Over the last year, politicians on both sides of the aisle have debated about whether or not America’s youth should be returning to the classroom. Students were pulled out of school and forced to partake in “virtual learning” because of the COVID pandemic. Now that America seems on track to tackle the pandemic, schools across the nation are reopening. But, in the nation’s pandemic epicenter, New York City, a large majority of students are opting to continue remote learning.
According to The Wall Street Journal, 51,000 students returned to school on Monday for the first time since the U.S. went on lockdown. But 61% of the city’s students – 582,000 students – will continue learning virtually. NYC has the largest school system in America, with almost one million students.
“Many students took a pass on returning to classrooms during the final opt-in period of the school year. Some are worried about their health and safety and commuting, some have to take care of siblings, some are working at jobs, and some have just gotten into a routine learning remotely, teachers and parents say,” the WSJ reported.
At least one teacher, Peter O’Donnell, believes students and families will continue to choose remote learning as long as it’s offered. The only way to get back to a pre-COVID “normal” is to remove that option, O’Donnell said.
Part of that, O’Donnell explained, is because students have become accustomed to online schooling and the freedom it gives them.
“Many are just creating other lives for themselves,” he explained to the Journal. “I don’t think they have to be up at midnight, and I don’t think they should be working 30 hours a week, but a lot of them are doing that.”
Candace Hugee, a principal in Brooklyn, said that out of the school’s 350 students, only 40 have decided to return to in-person instruction. The driving factor behind the decision is based on childcare needs. Older kids, especially those who are in high school, typically babysit their younger siblings while their parents are at work.
“A school offers the same classes online and in-person,” Hugee said. “You don’t have enough teachers to have them do double duty. So some students say, ‘If I’m going to still come here and sit on a computer, I might as well do that at home.’”
Some parents, like Gwendolyn Livingstone, have seen the benefits of virtual learning.
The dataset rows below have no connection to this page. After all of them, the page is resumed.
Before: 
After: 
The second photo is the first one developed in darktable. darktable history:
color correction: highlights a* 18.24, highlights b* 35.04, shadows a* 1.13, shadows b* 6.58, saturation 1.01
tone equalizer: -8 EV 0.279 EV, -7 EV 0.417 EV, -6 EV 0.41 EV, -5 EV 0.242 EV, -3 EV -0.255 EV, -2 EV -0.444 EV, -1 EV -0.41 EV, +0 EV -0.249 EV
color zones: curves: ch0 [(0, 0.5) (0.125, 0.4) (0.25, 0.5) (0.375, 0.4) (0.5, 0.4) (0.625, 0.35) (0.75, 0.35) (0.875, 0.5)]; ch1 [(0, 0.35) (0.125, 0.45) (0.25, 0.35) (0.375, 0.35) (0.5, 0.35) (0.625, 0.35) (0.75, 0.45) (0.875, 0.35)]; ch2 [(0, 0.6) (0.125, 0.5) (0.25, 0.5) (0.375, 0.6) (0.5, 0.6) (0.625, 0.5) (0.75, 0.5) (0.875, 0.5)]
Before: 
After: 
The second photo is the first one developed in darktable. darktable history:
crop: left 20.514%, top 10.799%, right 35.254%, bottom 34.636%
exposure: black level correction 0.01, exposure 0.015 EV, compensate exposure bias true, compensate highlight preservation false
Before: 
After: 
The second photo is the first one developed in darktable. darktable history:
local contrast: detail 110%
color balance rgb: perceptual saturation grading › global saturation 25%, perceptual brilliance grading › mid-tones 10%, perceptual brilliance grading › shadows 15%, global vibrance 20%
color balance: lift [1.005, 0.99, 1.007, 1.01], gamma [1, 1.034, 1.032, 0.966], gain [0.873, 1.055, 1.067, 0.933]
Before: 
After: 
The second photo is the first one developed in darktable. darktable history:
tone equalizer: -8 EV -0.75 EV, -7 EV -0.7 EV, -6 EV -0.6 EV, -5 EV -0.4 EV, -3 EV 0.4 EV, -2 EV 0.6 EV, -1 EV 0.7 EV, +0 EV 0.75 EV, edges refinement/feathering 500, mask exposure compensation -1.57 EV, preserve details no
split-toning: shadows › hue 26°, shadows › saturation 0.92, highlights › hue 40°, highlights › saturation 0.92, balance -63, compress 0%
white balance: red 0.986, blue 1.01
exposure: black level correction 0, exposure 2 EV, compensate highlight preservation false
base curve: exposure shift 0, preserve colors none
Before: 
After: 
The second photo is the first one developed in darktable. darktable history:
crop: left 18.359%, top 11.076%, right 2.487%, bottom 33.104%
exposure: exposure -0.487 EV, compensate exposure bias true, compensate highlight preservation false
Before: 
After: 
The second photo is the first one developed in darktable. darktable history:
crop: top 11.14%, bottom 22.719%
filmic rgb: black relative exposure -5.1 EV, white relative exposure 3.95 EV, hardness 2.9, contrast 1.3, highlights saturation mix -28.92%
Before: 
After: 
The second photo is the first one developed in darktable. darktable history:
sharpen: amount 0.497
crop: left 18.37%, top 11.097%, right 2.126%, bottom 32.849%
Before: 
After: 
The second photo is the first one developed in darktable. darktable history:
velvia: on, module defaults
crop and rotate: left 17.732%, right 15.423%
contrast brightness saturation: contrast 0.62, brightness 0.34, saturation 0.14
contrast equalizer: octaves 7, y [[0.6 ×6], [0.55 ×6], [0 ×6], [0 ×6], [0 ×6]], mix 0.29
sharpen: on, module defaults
It’s something she wants to see remain intact, even after the pandemic ends.
“When they’re home, they can be one on one with you,” she told the New York Daily News. “They don’t have to be worrying about the hustle and bustle [of school]. They can take a break when they need to, talk to the teachers when they need to.”
“There should be an option” for virtual learning, Livingstone said. “It should be like that forever.”
New York City Mayor Bill de Blasio is working on a plan for all schools to reopen in-person instruction this fall.
“We don’t want to speak for all parents. We know that some of them may still have tremendous sensitivity and concern, and we are going to work with that,” de Blasio said last week. “But the goal is if every single one of our million children showed up, that we would be ready to accommodate that.”
“We’re preparing for the possibility that some parents may still want remote,” he said. “Either a kid’s in school five days a week period, or they’re remote five days a week, no more blended.”
Critics worry about the impact that virtual learning, especially when made permanent, will have on children. The lack of social interaction during COVID lockdowns has resulted in mental health issues and a number of kids committing suicide.
As The Daily Wire previously reported, the children’s hospital at the University of California-San Francisco saw a 66% uptick in emergency room visits for suicidal children and a 75% increase in the number of kids who were booked for mental health services. In Dane County, Wisconsin, the number of suicides rose 90% between March and October 2020, The Daily Wire reported. It’s for that very reason former Centers for Disease Control and Prevention (CDC) Director Robert Redfield advocated for schools to reopen last fall.